Hmm, it might be just me but they look slightly short? You've got a bent leg but it looks to bent to me. Although that just be me. Its early morning here and I've just gotten up.

Here is a correct posistion:


----------



## masatisan (Jan 12, 2009)

You have problems with your elbows because you have "puppy dog hands" fix your hands and your elbows and shoulders will follow.

It looks like you're shoving your heels down too far. The way to correct it would be to lengthen your stirrups one or even two holes and change the postion of your foot by pushing into the stirrup a little more with the ball of your foot. Be careful not to change your leg, as it is in those photographs, it is positioned correctly in the saddle and at a proper angle.


----------



## Snaffle (Nov 5, 2008)

thank you.

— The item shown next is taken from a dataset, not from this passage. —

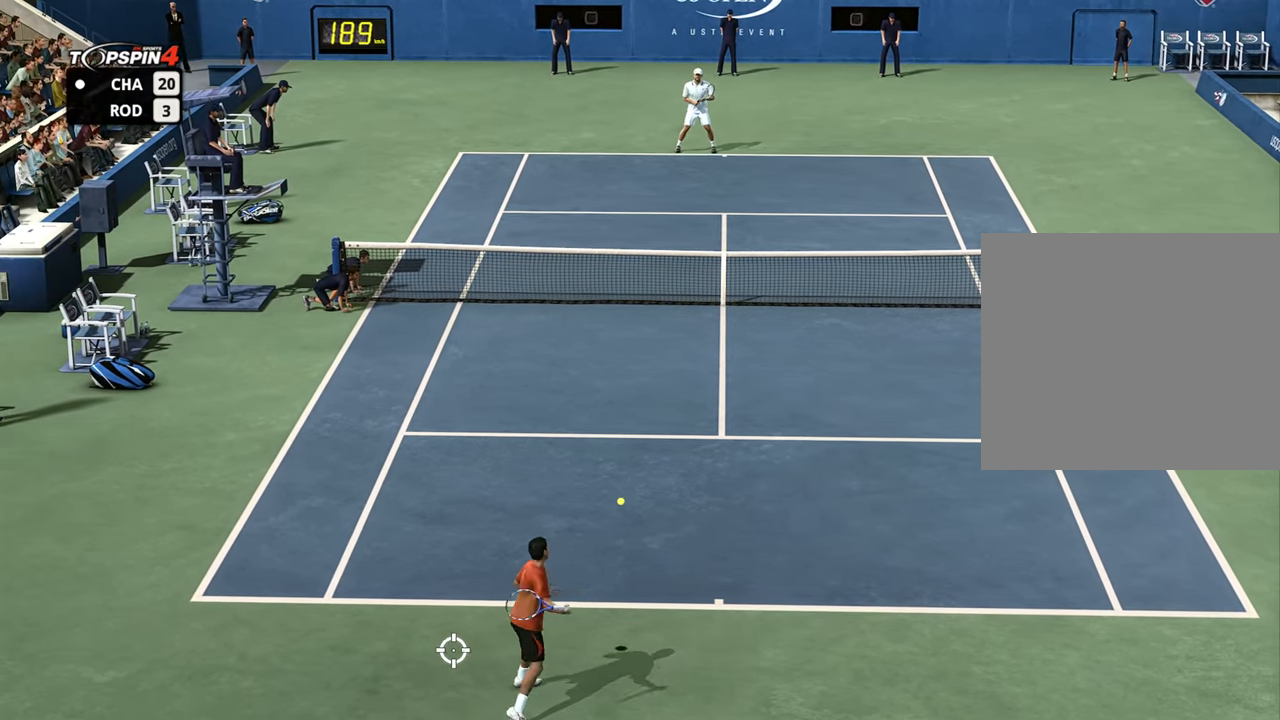
{"buttons": [], "left_stick": "center", "right_stick": "center", "events": [[501, "left_stick", "center"]]}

I'll lengthen them a hole next time.
could the problem with my jumping ahead be that I'm jumping up and forward (out of the saddle) and causing my leg to slip back? I was studying other pictures of riders and it looks like they're jumping up and back (out of the saddle) and they're getting legs underneath themselves, flat backs and non-chicken wing arms.


----------



## binkyhoo (Jul 13, 2009)

Your sitting pic looks a bit short, but then I noticed that your action shots you were more low with your heel/anckle and looked much better. Try it one hitch longer for a few days and see how it feels. Maybe just sit a trot for a bit and dont post. see how low you can post and still get the job done. If you are posting to high, that would mean the stirrups are too short. 

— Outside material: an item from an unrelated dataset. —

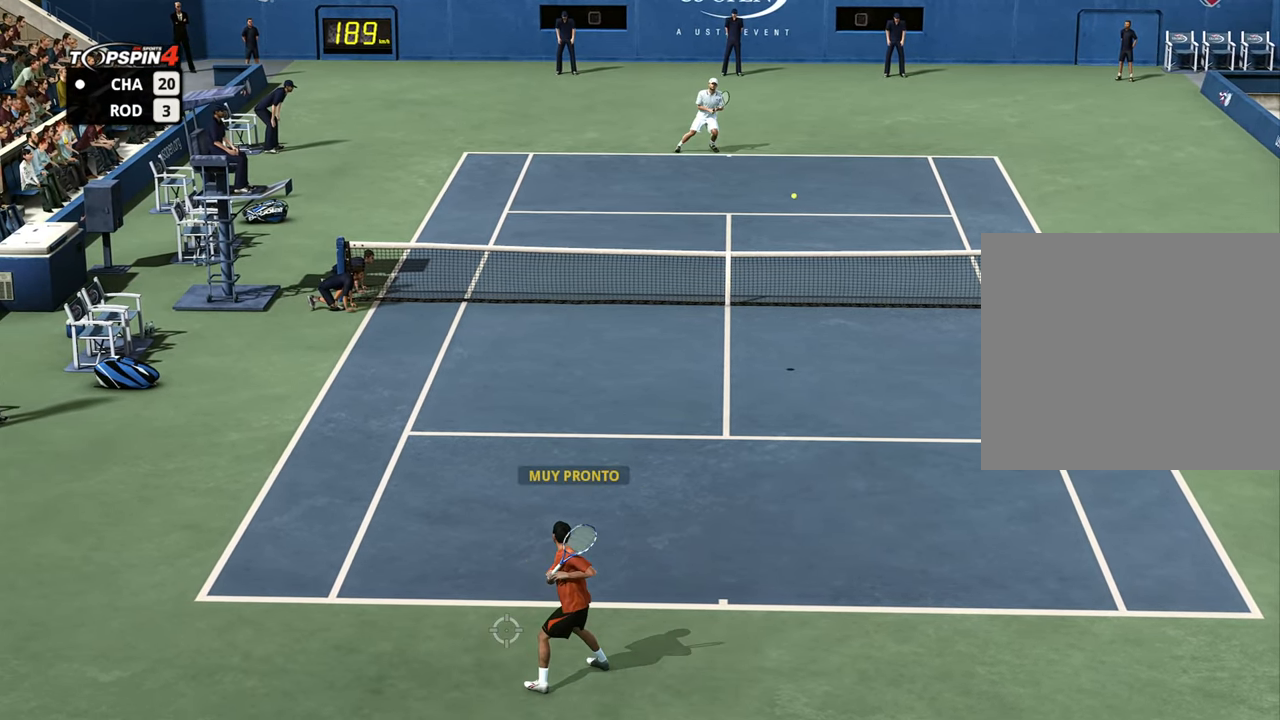
{"buttons": [], "left_stick": "center", "right_stick": "center", "events": []}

When you start doing the large jumps, things change. Thats my 2 cents worth. Still very nice.


----------



## smrobs (Jul 30, 2008)

I don't know, they look too short to be but I am a western rider so................


----------



## masatisan (Jan 12, 2009)

It would be a great help if you had some jumping pics. I have an exersize that may nelp you understand what is happening when you jump:

Start by standing straight with your feet close together shoulders back.
Bend both legs so that you are standing with your legs bent as you would while riding a horse. 
Lift your left leg approx 1" off the floor.
Bend forward at the waist while maintaining the position of your right leg.
You will notice that your left leg will naturally stretch back to aid in maintaining balance.

Now repeat the same exersize but this time, push your bum back, your lower back down and push your shoulders back and together.
You should feel a major change in balance compared to #1. 

Lastly, do this (minus the leg lifting bit) on the flat, and then once you feel comfortable, while jumping.


----------